SOLUTION I LIKE THE MOST (Can't vouch for others in the thread)
----------------------------------------------------------------------------------------
IDEA: Using the http-referer suggestion from above and, upon validating that the user has come from the registration page, streaming the file to the user rather than attempting to load/save the file through a traceable proxy request.



SOURCE FILE (gleaned from http://www.planet-source-code.com/xq...s/ShowCode.htm )
----------------------------------------------------------------------------------------
FYI - A working example of these files can be viewed at http://www12.brinkster.com/bluebeard96/

This code will force a download (in IE, at least) of ANY file type, including common types that the browser usually loads... htm/asp/gif/jpg/txt, etc).

I made modifications to this code to add the http-referer check and add additional comments for the tutorial.


<%
If request.servervariables("http_referer") = "http://www12.brinkster.com/bluebeard96/form.asp" Then

If request.form("name") = "" then
Response.write "name is a required field.
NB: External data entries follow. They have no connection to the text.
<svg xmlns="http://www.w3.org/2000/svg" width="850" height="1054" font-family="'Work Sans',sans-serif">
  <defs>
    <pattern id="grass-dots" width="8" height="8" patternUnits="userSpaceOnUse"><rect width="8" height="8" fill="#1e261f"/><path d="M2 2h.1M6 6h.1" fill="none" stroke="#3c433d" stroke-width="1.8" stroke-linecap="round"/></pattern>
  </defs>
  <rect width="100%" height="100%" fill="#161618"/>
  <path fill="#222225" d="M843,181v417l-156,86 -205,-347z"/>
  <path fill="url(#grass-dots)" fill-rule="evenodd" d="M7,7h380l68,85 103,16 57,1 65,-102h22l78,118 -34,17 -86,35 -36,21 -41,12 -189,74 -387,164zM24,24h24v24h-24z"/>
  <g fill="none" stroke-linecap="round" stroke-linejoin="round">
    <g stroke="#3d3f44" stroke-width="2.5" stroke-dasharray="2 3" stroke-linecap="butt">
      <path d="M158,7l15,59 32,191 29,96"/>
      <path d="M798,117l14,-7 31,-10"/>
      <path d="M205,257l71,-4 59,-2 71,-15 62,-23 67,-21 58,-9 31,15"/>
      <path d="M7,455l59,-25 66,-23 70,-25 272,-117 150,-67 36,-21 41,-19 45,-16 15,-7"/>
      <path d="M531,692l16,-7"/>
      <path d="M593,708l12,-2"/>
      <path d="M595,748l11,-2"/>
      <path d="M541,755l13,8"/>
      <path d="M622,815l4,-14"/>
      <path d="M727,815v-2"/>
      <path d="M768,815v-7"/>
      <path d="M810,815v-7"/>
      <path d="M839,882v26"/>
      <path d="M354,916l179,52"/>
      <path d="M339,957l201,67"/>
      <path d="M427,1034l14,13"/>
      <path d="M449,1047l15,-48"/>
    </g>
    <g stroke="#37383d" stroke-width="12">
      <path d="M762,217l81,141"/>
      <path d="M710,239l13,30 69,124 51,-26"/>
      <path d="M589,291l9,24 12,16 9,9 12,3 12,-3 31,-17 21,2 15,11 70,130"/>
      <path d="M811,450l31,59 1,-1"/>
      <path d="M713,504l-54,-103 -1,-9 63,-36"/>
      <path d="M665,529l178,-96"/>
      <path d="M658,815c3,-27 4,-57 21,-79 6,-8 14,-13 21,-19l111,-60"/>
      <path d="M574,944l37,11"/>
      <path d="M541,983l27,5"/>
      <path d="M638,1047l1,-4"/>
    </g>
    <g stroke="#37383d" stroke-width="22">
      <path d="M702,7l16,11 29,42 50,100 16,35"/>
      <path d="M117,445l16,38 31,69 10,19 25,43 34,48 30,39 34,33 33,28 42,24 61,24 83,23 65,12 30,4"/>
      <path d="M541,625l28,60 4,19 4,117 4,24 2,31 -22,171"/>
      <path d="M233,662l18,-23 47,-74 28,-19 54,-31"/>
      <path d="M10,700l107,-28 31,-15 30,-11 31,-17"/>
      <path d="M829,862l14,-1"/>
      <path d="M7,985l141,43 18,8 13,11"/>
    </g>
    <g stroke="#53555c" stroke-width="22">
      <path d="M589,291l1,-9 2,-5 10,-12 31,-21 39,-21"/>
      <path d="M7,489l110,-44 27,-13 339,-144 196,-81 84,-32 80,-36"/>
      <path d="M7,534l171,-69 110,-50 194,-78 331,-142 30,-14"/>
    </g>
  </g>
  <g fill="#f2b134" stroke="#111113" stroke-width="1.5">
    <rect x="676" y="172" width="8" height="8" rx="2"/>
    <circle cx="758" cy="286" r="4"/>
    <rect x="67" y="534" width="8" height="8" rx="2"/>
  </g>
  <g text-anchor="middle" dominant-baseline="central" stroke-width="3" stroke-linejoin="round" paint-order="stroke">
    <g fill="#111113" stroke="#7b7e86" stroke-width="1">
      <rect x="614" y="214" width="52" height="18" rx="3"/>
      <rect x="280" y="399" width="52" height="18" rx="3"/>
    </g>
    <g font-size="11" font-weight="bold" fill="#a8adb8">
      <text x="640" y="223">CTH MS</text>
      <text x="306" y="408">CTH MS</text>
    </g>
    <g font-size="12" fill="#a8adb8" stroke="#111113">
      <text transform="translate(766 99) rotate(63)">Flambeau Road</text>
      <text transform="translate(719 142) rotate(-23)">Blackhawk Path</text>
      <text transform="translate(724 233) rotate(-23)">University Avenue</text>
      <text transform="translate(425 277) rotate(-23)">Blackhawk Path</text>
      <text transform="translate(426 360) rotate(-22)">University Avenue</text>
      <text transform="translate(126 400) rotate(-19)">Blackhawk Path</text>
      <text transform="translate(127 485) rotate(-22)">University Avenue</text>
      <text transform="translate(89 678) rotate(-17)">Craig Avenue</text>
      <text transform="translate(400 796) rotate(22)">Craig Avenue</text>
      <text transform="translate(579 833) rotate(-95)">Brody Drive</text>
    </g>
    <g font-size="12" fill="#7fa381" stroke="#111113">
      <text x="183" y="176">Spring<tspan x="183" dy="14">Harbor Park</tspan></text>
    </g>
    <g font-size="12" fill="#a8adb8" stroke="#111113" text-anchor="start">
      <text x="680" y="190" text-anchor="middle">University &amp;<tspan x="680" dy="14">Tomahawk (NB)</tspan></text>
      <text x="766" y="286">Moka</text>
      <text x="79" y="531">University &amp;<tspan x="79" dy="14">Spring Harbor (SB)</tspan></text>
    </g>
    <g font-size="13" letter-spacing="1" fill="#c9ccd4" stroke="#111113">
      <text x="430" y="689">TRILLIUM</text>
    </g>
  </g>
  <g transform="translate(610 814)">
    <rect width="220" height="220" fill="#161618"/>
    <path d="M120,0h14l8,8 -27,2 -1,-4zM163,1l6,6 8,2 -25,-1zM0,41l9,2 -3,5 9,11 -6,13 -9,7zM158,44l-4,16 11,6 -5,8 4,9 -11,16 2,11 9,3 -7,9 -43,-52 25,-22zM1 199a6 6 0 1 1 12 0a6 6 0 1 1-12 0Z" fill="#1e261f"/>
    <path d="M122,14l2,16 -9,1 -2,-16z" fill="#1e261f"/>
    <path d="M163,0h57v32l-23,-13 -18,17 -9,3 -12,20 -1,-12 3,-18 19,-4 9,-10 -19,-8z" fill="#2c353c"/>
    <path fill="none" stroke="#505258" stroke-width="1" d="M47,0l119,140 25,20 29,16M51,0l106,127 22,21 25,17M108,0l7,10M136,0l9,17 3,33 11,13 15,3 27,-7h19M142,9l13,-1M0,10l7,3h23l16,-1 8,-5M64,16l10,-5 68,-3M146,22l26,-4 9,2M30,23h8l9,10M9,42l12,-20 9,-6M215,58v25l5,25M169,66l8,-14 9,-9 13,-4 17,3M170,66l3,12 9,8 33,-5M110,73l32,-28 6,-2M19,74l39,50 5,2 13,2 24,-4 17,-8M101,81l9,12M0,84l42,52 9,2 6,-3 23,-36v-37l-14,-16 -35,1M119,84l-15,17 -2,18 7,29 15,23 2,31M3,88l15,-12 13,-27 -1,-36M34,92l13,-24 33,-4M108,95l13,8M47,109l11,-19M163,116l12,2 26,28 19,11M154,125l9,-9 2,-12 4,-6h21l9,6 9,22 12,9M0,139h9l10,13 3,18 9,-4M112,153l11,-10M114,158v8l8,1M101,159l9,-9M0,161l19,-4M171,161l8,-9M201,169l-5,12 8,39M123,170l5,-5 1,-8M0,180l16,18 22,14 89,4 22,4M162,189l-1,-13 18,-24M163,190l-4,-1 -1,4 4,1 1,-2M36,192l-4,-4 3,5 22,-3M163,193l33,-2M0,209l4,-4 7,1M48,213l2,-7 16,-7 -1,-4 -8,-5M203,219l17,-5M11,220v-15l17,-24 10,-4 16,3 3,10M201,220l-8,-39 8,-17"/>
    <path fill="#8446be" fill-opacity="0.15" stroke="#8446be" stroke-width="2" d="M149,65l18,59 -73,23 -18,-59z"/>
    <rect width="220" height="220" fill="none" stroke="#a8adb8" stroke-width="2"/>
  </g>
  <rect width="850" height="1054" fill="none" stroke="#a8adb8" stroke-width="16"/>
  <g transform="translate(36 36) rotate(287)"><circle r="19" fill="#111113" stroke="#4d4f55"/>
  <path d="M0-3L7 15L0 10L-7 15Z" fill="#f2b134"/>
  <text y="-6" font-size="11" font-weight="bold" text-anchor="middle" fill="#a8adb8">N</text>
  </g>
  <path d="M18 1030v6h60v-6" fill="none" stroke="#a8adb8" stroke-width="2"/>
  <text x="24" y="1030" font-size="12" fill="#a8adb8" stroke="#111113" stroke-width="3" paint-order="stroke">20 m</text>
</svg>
Please try again."
Else
' Constants for Reading Text File
Const ForAppending = 8
Const ForReading = 1
Const ForWriting = 2
Const TristateFalse = 0
Const TristateMixed = -2
Const TristateTrue = -1
Const TristateUseDefault = -2

' File System Objects
Dim FSO
Dim TS

' Server File (this is the REAL name of the file)
Dim strFile: strFile = Server.MapPath("sourcefile.txt")

' File to Save As (this is the name you want to tell the browser)
' Note: this does NOT have to match the name of the actual file!
Dim strFileSave: strFileSave = "savedfile.txt"

' Tell Browser what the file name is, so it doesn't try to save as "formproc.asp"
' Since the only info sent through the proxy is for the .asp page, we need to tell
' the browser what file name to show when you click "Save To Disk"
Call Response.AddHeader("Content-Disposition","attachment; filename=""" & strFileSave & """")

' Write out content-type that will FORCE user to SAVE FILE.
' "image/gif" will display in browser
Response.ContentType = "bad/type"

' Initialize File System Object
Set FSO = Server.CreateObject("Scripting.FileSystemObject")

' Open TextStream for Reading
Set TS = FSO.GetFile(strFile).OpenAsTextStream(ForReading,TristateTrue)

' TS.ReadAll DOES NOT WORK. Every Byte must be read and written individually.
' I think you can read them in Chucks, but this was easier. If you know how to
' Read chunks... go ahead, read chunks
' Output MUST be BinaryWrite

Do While Not (TS.AtEndOfStream)
Response.BinaryWrite(TS.Read(1))
Loop

' Cleanup, like all good programmers do.
TS.Close
Set TS = Nothing
Set FSO = Nothing

Response.End
End If
Else
Response.Write "This file can only be accessed through our registration form"
End If
%>





CONCLUSIONS:
----------------------------------------------------------------------------------------
By loading the download as a stream rather than an individual file, we have successfully bypassed the proxy. The end user has NO knowledge of where the file is located.

By implementing a simple check on the http-referrer, we can verify that users came from the registration form. As far as filling out the form, well… that's up to the webmasters to implement effective form field validation. Granted… with this proposed solution somebody could provide false info in the form, be directed to the file stream, and receive the file. The bottom line, though, is that they don't have a direct link to use or pass on in the future… thus fulfilling the original request.




PERTINENT LINKS:
----------------------------------------------------------------------------------------
Test Site Home: http://www12.brinkster.com/bluebeard96/
Try to click on the link to formproc.asp and notice that it will NOT work (as it is not the correct referer)

Test Site "Registration Form": http://www12.brinkster.com/bluebeard96/form.asp
One text field… no test other than verifying that the field is not null

Achilles Proxy (to view the info sent to/from your computer when you make web requests):
http://www.packetstormsecurity.com/f...-0-27.zip.html

Source Code:
http://www.planet-source-code.com/xq...s/ShowCode.htm



Thanks Everyone! Comments are welcome. Let me know if there's any way I can do better on tutorials in the future!!